MUZAFFARABAD: Indian police have registered a general FIR — the first of its kind — against “various” suspects in occupied Kashmir on the charge of misusing social media, it emerged on Monday.
An official of the Azad Jammu and Kashmir (AJK) government condemned the Indian move as “yet another draconian measure” on the likes of mass graves, mass detentions and mass slaughter.
Chaudhry Tariq Farooq, the senior minister in AJK government, in a tweet claimed it “happens nowhere but in India-occupied Kashmir that an entire population is booked for exercising its right to expression.
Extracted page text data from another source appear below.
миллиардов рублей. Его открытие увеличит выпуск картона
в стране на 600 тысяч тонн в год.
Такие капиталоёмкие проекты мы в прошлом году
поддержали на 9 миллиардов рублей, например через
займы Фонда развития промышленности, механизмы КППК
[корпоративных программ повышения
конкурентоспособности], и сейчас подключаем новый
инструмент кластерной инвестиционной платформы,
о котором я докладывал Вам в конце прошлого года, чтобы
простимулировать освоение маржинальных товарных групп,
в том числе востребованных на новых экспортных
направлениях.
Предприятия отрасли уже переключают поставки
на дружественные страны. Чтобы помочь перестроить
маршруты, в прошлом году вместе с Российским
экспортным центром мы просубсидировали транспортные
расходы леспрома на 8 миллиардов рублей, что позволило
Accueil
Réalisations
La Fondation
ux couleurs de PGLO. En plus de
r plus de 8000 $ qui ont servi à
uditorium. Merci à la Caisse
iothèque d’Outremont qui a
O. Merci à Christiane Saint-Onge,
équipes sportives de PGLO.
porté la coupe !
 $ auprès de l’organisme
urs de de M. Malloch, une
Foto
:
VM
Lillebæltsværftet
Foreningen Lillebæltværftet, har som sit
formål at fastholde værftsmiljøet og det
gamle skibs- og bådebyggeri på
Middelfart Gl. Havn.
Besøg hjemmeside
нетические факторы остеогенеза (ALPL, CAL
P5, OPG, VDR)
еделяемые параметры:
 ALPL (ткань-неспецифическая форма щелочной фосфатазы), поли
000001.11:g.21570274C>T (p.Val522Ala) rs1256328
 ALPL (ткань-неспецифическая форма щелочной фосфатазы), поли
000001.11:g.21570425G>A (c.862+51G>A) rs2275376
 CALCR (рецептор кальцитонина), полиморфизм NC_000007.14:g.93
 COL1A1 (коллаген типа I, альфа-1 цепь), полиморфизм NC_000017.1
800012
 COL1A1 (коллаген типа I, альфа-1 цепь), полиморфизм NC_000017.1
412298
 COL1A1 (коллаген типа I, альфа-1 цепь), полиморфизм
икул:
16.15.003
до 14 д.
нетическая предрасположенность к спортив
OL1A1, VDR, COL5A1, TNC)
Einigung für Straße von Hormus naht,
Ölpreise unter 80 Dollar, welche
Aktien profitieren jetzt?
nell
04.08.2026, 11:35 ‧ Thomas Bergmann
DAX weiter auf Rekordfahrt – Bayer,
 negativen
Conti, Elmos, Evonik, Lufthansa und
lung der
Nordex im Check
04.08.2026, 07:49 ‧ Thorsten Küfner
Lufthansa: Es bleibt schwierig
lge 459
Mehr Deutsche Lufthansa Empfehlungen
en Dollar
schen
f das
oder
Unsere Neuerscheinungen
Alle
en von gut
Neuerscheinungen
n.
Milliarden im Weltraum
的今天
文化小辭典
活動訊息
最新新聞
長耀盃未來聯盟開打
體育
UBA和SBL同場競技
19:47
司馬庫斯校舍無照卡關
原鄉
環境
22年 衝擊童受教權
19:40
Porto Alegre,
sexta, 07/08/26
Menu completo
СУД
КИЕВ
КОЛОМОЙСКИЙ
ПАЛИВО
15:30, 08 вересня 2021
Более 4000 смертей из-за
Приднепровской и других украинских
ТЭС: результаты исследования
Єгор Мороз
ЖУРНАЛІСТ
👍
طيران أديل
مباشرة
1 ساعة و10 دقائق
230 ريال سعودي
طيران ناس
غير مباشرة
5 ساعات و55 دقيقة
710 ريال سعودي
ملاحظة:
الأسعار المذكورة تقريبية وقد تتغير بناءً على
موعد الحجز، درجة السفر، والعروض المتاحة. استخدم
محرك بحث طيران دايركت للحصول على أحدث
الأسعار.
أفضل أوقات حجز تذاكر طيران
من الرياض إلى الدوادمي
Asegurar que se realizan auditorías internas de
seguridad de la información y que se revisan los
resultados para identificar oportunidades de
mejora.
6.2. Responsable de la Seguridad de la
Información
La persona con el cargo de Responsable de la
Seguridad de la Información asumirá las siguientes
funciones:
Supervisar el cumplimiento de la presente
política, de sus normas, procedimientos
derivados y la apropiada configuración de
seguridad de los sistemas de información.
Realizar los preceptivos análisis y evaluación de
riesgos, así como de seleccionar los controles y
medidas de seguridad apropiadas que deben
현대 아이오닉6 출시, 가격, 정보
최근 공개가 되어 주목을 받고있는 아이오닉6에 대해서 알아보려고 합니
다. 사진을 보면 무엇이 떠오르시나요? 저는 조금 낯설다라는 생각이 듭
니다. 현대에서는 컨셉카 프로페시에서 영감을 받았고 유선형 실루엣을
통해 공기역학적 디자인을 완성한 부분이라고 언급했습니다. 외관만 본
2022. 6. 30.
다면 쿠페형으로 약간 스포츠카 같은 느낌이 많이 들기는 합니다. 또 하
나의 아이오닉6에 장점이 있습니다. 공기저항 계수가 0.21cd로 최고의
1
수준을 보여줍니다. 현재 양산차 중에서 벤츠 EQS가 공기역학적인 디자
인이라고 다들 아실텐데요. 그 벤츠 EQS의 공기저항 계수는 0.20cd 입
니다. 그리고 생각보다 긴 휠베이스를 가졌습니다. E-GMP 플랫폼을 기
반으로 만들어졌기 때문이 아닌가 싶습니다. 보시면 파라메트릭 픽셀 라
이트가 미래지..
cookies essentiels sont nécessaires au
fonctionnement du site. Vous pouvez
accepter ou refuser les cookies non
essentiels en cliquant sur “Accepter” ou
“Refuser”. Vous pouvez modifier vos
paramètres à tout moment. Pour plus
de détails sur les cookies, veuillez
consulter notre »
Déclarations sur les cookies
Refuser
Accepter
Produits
The world must take note of it.”
The FIR was registered by Cyber Police Station Kashmir Zone in Srinagar against “various” social media users for “defying government orders and misusing social media platforms”, according to a press release issued by police headquarters in Srinagar.
India had clamped communications blackout in occupied Jammu and Kashmir on Aug 5 last year after stripping the disputed region of its special status and placed it under a military lockdown.
The longest outage in any democracy came to a partial end late last month when Indian authorities ordered restoration of low-speed second generation (2G) mobile internet in the occupied territory, but restricted access to just 300 “whitelisted” websites, including tax collection, education, banking and government department sites.
Popular social media sites and apps still remained blocked for the eight million besieged Kashmiris.